By the time Yvonne had completed her first year at OCAD, she had returned with some impressive artwork and commendations from other artists. “My parents really loved those early pieces and when I asked what they thought about me returning to the OCAD for my second year, my dad said, sort of under his breath, ‘Oh yeah, you can go back’.” Yvonne graduated the OCAD in 1978 and returned to Gananoque to set-up an extension art program through the St. Lawrence College in Kingston where she hired on as an Art Teacher. That same summer, Yvonne met Mike Scott at an organized hike in the area. Mike was attending Queen’s University at the time and loved outdoor activities. Later that day, Yvonne told her mother that she had “met a really nice guy.” They were destined to meet again as Yvonne’s sister was dating a fellow that roomed with Mike at Queen’s. In the Spring of 1980, Mike graduated with his MBA, the couple married the following weekend, and moved to Sarnia the weekend after that. Mike had landed a job at the Shell   refinery there, in the H.R. department. Shell Canada would move the couple numerous times during Mike’s career – both domestically and internationally until they landed in Calgary in 1984.
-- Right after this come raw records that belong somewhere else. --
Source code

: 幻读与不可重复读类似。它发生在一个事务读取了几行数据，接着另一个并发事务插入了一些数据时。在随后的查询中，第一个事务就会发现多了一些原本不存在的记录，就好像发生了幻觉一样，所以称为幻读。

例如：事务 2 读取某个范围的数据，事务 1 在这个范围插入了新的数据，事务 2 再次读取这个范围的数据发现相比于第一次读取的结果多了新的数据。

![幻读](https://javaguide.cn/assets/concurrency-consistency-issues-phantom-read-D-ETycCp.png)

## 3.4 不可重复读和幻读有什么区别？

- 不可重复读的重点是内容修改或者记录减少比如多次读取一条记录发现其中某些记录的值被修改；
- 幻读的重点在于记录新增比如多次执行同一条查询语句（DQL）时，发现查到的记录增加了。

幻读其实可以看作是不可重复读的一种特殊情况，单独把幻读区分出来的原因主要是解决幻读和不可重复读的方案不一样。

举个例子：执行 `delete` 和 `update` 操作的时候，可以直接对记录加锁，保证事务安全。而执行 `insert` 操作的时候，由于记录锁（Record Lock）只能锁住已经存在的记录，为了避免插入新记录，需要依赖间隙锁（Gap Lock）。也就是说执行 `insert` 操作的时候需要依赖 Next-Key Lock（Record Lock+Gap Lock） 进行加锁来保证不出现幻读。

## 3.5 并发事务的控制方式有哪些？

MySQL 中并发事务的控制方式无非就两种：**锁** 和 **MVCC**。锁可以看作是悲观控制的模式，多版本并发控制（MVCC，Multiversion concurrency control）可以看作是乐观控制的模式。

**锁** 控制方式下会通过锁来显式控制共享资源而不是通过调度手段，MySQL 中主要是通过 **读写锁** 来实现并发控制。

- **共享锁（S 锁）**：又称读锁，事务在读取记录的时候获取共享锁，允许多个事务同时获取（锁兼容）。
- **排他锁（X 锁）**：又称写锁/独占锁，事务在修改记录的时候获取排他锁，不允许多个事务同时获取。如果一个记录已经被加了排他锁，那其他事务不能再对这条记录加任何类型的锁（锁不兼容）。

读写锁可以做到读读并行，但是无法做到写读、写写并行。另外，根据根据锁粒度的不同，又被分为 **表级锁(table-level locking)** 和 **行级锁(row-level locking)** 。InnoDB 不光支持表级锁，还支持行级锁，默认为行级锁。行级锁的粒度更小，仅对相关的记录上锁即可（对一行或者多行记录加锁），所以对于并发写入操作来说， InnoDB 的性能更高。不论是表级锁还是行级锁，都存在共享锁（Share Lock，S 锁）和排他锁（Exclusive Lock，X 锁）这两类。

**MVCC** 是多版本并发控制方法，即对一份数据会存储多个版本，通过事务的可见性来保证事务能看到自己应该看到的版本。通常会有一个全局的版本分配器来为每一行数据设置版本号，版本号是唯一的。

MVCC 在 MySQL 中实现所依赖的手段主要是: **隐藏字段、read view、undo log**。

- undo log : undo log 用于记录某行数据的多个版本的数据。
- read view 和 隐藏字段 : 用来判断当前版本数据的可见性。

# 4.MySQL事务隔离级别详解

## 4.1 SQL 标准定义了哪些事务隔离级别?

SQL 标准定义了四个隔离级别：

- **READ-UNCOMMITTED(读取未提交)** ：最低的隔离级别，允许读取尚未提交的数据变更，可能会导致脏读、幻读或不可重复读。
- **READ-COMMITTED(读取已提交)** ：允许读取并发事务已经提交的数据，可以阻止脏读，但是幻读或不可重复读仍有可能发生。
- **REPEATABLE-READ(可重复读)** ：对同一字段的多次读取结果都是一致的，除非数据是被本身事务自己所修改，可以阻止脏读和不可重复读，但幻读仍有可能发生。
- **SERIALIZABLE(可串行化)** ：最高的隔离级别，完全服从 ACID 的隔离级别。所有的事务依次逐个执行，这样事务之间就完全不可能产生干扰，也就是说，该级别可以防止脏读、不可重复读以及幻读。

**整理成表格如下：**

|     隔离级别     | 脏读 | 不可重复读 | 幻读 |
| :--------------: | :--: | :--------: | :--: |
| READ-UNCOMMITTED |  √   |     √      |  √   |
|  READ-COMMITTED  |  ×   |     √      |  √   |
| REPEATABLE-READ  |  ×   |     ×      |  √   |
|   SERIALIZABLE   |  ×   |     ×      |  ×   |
When the couple and their three teenagers decided to move to Bayview in 2003, it was a long time in the planning. “We had spent several years in Oakridge raising our family,” says Yvonne, “and we had outgrown that house.” When they discussed where to move, Mike was adamant that they move to Bayview and be nearer the bike paths and reservoir. “Mike bicycled to work downtown, and we both grew up near water, so being close to the reservoir was important.” About a year later, a property on Bayview Drive was listed, and the couple jumped at the opportunity. “It was move-in-ready,” recalls Yvonne; “The previous seven owners had updated some aspects of the house and the finishes were very nice.” And while the inside would work for now, Yvonne set her sights on her third passion: building gardens.   

“Every time we moved; I found a job teaching art, then went to work planning a garden. Bayview would be the largest,” says Yvonne who received five first-place category awards from the Calgary Horticultural Society in 2008 and 2009. “The front of the house is my new COVID garden,” explains Yvonne, who began developing it in the Spring of 2020. Due to COVID shutdowns, Yvonne couldn’t find anyone to help her rip-up the grass and move earth and so began her experiment with the no-dig-garden system. She discovered that by soaking the sod and then soaking pieces of carboard that covered the sod, she could then spread eight inches of topsoil and allow the three layers to organically fuse over time. The system worked and by summer, Yvonne had the main elements of her new feature garden.

Today, it isn’t unusual for neighbors and cars to stop in or drive by at the Scott’s to admire the art and gardens which surround the house. “Mike and I find any excuse to be outside,” quips Yvonne, “and I love to meet people walking by to answer questions about the gardens and the art!”